Morris noted that even by Friday afternoon, conditions seemed to be better.
“I went down to the village just a few hours after we closed things down, and things had let up dramatically. The rivers seemed to have gone down five or six feet in just a few hours, once the rain stopped,” he said, referring to the Boquet River and to its tributaries, such as Barton Creek.
He said that he had not received any reports of major damage in the village.
However, there was damage on side roads — especially dirt roads — and private contractors were being hired to “haul some gravel up there” to refurbish them.

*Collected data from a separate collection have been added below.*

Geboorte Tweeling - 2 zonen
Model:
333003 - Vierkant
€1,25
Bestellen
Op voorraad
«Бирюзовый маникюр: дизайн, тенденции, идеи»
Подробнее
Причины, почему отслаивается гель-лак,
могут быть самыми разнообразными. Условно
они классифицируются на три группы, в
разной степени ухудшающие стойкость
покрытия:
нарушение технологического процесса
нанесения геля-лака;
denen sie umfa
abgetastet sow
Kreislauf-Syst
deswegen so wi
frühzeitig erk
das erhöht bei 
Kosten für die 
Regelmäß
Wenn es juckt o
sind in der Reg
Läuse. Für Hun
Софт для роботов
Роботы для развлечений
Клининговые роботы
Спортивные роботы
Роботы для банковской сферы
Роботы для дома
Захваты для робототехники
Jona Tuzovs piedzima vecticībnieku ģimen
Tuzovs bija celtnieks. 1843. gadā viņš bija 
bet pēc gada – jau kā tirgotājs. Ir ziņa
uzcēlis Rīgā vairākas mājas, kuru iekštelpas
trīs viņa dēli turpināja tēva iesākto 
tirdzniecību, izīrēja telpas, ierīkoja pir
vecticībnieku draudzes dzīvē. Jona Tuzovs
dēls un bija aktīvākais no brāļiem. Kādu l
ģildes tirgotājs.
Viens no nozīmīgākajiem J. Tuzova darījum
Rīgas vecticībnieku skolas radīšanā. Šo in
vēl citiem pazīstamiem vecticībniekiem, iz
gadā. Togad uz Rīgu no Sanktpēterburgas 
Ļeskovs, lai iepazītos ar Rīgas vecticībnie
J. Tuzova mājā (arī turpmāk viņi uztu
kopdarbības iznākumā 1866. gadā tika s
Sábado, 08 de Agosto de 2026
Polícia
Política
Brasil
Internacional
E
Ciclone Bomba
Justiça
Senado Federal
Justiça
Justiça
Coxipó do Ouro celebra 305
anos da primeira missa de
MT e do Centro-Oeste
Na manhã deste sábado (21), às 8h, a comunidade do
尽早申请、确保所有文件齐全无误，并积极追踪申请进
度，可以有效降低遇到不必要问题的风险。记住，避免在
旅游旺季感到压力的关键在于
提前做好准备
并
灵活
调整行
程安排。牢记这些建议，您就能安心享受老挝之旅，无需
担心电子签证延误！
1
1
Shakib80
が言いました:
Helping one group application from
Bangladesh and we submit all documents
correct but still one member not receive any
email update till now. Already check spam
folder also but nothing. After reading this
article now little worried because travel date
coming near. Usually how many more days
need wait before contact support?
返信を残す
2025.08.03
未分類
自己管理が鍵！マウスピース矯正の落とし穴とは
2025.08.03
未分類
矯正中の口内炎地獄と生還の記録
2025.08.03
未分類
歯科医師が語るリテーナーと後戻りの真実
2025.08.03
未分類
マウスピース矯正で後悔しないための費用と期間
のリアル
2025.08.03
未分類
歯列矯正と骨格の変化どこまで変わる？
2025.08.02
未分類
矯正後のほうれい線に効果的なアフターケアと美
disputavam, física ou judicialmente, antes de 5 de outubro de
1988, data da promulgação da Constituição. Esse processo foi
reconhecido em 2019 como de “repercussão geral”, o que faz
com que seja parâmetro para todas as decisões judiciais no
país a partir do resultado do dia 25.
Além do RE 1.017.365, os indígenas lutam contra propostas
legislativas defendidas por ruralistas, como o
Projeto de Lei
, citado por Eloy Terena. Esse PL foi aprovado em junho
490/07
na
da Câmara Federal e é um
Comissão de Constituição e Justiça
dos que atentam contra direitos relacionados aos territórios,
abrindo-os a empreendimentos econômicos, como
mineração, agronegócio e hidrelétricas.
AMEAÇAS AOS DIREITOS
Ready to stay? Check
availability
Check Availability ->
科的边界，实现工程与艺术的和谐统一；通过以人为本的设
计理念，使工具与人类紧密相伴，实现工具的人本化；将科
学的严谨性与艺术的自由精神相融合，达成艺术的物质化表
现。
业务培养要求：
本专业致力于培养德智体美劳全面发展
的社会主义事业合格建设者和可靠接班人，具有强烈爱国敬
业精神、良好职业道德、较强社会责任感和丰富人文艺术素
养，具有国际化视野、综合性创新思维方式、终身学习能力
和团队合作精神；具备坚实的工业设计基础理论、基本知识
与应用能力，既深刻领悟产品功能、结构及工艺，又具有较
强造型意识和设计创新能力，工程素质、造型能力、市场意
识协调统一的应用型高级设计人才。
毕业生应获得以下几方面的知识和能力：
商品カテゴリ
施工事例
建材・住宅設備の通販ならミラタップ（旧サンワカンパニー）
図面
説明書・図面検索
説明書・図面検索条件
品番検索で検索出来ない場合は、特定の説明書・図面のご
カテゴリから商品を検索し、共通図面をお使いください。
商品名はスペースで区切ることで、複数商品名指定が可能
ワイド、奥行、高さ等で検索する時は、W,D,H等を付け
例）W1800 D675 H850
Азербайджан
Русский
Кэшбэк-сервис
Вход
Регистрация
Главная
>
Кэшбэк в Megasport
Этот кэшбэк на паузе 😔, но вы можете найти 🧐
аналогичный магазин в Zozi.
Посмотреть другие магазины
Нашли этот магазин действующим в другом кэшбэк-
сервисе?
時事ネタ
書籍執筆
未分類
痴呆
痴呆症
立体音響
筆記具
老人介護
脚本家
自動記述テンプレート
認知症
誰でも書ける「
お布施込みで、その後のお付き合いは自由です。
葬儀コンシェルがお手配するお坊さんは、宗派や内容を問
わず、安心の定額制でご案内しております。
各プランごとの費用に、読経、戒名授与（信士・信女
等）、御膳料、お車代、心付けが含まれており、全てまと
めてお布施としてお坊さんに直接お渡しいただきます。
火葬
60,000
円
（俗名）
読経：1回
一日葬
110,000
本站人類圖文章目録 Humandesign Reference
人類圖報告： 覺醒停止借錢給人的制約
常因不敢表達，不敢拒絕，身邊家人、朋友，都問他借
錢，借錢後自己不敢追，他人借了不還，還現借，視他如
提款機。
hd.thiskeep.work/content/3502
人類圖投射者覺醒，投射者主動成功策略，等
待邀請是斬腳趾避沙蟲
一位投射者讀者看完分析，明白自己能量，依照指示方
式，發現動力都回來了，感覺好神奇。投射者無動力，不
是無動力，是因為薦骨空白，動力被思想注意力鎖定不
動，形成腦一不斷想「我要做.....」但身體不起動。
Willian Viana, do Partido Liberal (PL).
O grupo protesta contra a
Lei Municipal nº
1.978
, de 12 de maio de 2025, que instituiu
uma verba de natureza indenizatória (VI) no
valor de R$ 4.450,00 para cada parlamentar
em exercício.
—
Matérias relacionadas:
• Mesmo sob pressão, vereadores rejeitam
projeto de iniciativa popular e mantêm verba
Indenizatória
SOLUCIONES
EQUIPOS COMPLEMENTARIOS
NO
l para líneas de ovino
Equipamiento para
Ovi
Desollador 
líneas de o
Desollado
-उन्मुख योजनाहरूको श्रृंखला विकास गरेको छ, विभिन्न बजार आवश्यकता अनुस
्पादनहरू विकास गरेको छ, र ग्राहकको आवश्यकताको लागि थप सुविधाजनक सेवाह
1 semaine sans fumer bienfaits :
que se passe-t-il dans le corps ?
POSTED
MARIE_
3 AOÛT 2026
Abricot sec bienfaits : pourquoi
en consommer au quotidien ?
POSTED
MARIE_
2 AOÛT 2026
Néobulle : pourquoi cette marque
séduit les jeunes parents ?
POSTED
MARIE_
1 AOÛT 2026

On Saturday, Jaquish was at work on a preliminary damage assessment.
“Every county is asked to add up how much damage they’ve had,” he explained, adding that there was “significant” damage to Hurricane Mountain Lane as well as some other roadways.
He also noted that while the flooding had abated, conditions in the immediate future would depend on whether the area continued to receive heavy rain.
“It’s all up to Mother Nature now,” Jaquish said.
Likewise, Morris sounded a cautionary note: “If the rain had kept up for a few more hours, we would have been in real big trouble.
“We need to remember that it could be worse down the line. The worst flood in Elizabethtown is one we probably haven’t seen yet.”